+++ Available records

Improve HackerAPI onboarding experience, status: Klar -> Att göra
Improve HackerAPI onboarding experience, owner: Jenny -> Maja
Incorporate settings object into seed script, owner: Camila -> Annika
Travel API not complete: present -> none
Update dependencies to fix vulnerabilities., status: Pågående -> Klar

++++++

● Assigned task: What is needed is a word-for-word copy of all the records above.

● Task response:
Improve HackerAPI onboarding experience, status: Klar -> Att göra
Improve HackerAPI onboarding experience, owner: Jenny -> Maja
Incorporate settings object into seed script, owner: Camila -> Annika
Travel API not complete: present -> none
Update dependencies to fix vulnerabilities., status: Pågående -> Klar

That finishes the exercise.